Scalia, for all his clear brilliance, was kind of a jerk in his dissents and definitely so in oral arguments and in his public speaking engagements. For example, this is what he said about his colleagues’ work in the Obergefell opinion –

The opinion is couched in a style that is as pretentious as its content is egotistic. It is one thing for separate concurring or dissenting opinions to contain extravagances, even silly extravagances, of thought and expression; it is something else for the official opinion of the Court to do so. Of course the opinion’s showy profundities are often profoundly incoherent.

&

If, even as the price to be paid for a fifth vote, I ever joined an opinion for the Court that began: “The Constitution promises liberty to all within its reach, a liberty that includes certain specific rights that allow persons, within a lawful realm, to define and express their identity,” I would hide my head in a bag. The Supreme Court of the United States has descended from the disciplined legal reasoning of John Marshall and Joseph Story to the mystical aphorisms of the fortune cookie.

Now listen, I get it, I know how hard it is to be in the minority, and how painful it is to see the size of your minority shrinking (seriously – I am a union-loving, liberal, Democrat from a southern state, see many of us laying around?), but retrenchment is never the solution. That raging? Those barbs? It is just a quick fix. You will feel better for a minute, but your minority will only shrink even faster.  Scalia often said he wasn’t writing for his colleagues, he was writing for the law students; but make no mistake, what he was really doing was disengaging.

So Zoe, honey. Let me try to answer your question again; it was raining, and you know folks just fly on route 108 once they get past the speed cameras…

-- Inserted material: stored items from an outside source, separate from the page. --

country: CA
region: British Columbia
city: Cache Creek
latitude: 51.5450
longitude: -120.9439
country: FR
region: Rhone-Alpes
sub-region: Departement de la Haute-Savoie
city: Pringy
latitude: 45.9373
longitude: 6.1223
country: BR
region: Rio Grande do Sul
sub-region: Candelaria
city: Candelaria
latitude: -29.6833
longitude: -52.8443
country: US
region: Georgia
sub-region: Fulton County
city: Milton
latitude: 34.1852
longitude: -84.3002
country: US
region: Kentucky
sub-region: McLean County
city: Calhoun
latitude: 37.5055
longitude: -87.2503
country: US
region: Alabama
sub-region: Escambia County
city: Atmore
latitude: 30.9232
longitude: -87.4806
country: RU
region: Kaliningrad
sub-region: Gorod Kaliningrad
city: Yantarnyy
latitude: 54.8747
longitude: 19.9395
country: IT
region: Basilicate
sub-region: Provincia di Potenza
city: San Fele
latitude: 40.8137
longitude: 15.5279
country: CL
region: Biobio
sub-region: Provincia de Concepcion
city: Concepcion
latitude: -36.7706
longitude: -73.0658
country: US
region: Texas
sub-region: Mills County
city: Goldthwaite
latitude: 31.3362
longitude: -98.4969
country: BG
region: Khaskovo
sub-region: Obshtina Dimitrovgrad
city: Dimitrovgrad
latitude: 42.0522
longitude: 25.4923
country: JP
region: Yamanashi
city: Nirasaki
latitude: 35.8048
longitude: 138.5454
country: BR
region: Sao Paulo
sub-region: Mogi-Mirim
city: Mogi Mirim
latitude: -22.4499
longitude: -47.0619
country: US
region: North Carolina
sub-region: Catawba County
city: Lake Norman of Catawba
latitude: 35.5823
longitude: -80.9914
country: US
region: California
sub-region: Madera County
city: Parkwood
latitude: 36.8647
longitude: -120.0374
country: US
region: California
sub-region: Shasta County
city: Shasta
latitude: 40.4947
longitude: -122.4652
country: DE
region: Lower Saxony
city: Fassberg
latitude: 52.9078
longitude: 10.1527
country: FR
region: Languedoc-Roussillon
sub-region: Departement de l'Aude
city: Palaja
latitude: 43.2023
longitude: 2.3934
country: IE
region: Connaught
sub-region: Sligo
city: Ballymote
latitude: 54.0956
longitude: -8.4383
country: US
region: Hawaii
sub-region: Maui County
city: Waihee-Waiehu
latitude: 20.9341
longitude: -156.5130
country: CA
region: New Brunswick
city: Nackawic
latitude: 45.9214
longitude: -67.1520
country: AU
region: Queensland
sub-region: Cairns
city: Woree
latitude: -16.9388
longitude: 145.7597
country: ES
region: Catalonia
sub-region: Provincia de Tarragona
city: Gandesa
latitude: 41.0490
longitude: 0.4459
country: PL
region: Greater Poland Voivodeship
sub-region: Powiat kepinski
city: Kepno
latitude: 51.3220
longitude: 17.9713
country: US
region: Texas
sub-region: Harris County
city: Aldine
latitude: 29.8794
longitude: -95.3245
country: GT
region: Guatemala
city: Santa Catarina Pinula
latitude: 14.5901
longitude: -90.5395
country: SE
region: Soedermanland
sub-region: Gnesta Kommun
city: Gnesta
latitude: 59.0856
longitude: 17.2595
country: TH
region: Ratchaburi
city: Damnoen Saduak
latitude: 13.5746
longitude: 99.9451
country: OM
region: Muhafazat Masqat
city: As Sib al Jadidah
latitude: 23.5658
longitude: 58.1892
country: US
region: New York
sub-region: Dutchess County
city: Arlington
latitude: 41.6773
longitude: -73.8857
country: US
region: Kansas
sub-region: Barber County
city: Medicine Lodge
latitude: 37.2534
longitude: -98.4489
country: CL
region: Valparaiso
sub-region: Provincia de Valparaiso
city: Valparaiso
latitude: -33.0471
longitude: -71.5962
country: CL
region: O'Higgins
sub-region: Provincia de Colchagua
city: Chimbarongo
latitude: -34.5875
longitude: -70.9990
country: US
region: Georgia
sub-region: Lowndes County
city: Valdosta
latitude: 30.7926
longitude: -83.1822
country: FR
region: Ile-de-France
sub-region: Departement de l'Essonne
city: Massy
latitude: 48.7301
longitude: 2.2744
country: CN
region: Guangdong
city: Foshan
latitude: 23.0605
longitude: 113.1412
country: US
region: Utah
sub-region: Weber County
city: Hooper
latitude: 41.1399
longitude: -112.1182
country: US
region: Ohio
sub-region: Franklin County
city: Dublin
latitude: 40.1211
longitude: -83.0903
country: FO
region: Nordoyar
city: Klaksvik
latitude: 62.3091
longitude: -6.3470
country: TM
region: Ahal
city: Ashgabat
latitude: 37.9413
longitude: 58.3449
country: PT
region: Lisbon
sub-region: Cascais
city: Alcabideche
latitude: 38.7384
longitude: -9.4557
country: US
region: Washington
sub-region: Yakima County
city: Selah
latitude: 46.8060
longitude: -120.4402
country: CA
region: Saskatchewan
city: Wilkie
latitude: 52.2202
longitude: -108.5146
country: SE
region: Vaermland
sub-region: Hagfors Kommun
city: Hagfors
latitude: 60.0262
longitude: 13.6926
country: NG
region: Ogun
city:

“But why would HE ask that?”

“Because he was losing. Badly. And he was frustrated. The world had changed. He hasn’t written many majority opinions at all despite being the longest serving Justice in many, many years. Because gay folks can marry. Woman can control their own bodies. People care about things he thinks don’t matter, and don’t care about things that he thinks are very important. Because we decided that we wanted diverse schools.

You know how you feel when you are playing basketball or field hockey, and you aren’t winning, and you don’t see how you can win? You feel mad, frustrated, and sometimes when you feel that way, you make bad decisions? You might hip check somebody, you might fight extra hard for a rebound, and maybe, you throw an elbow? Maybe even at your friend?

Zoe, honey, I think Justice Scalia was scared and mad because he was losing. Sometimes (but clearly not always) racism like what you heard just now, but also sexism, homophobia & xenophobia, are based in fear, anger and confusion about a changing world.

He was just throwing elbows in a game he was losing.”


One thought on “Zoe, the Justice & Me

  1. Someone pointed out to me that this was, by far, one of the more well-tempered quotes I could have selected. I know. I picked it on purpose. I wanted a quote that was not directly linked to an issue, that was personal, and that was easily accessible w/o a lot of context. This one was all those things. I also really wanted it to be from an opinion, not a speech or argument. There is a real difference between what one writes and what one says – the written word being more considered, particularly when it is an judicial opinion from the highest court in the land.